#### What to work on
Exact wording is required: transcribe all the entries and leave the images out.

***** Data section *****

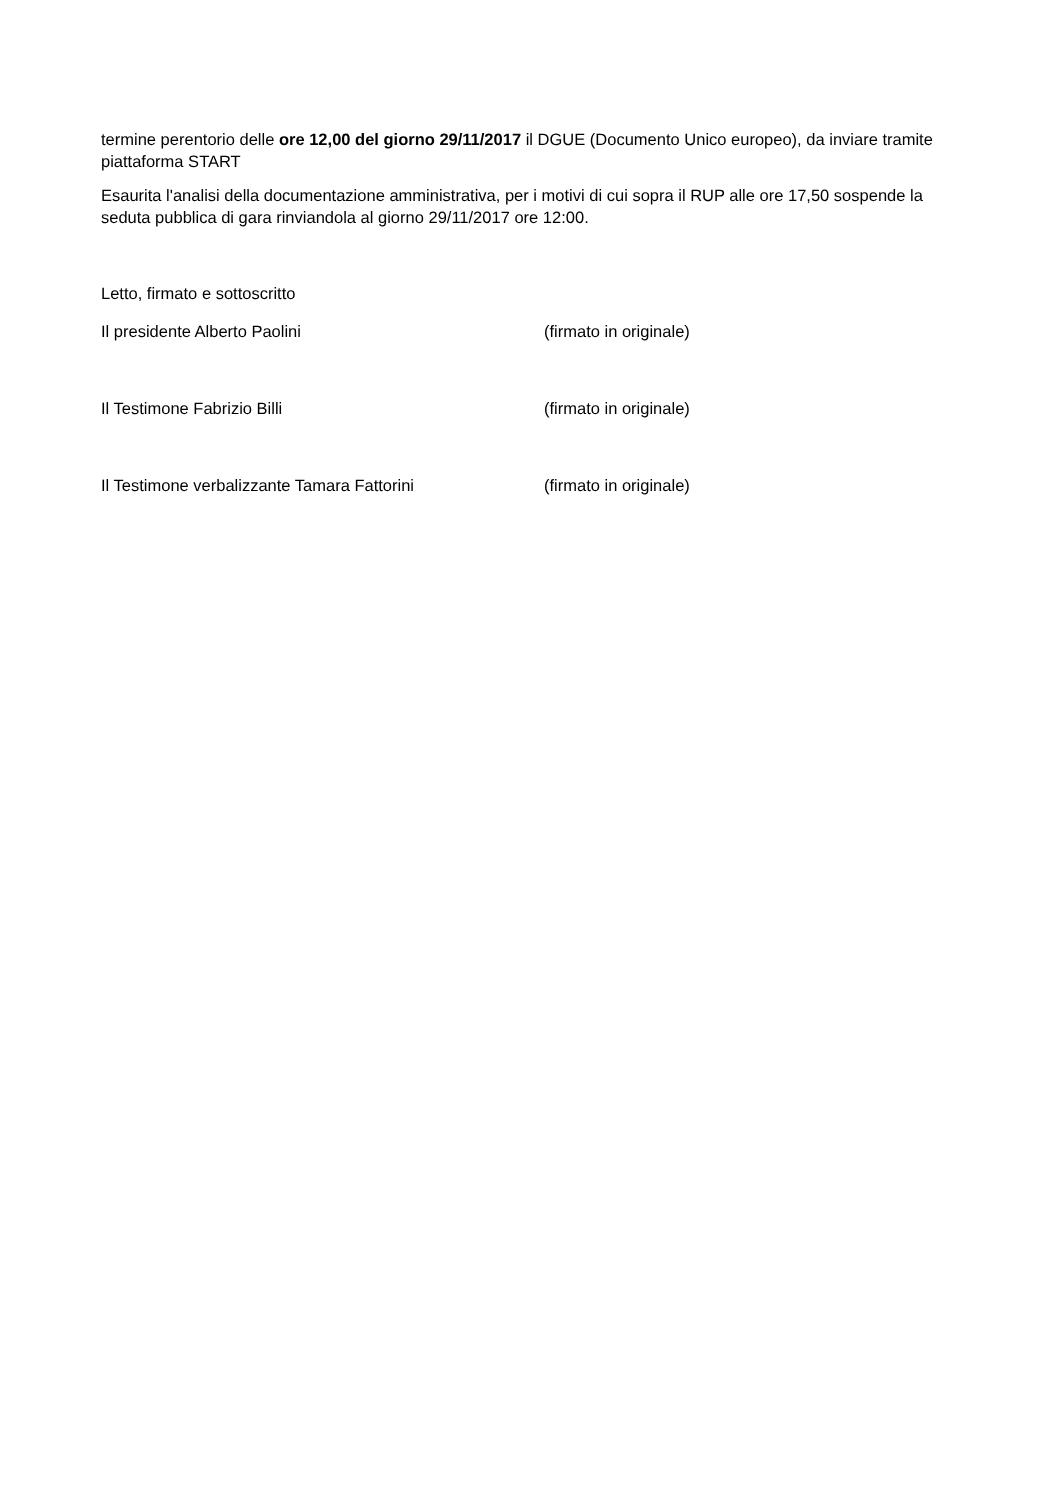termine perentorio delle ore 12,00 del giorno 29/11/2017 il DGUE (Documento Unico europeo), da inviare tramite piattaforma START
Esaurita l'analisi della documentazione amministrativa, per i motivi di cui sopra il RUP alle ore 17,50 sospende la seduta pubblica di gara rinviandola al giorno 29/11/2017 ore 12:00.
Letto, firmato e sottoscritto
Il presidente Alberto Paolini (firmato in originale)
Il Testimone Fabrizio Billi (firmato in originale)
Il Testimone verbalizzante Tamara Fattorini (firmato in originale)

*****

#### Exercise output
termine perentorio delle ore 12,00 del giorno 29/11/2017 il DGUE (Documento Unico europeo), da inviare tramite piattaforma START
Esaurita l'analisi della documentazione amministrativa, per i motivi di cui sopra il RUP alle ore 17,50 sospende la seduta pubblica di gara rinviandola al giorno 29/11/2017 ore 12:00.
Letto, firmato e sottoscritto
Il presidente Alberto Paolini (firmato in originale)
Il Testimone Fabrizio Billi (firmato in originale)
Il Testimone verbalizzante Tamara Fattorini (firmato in originale)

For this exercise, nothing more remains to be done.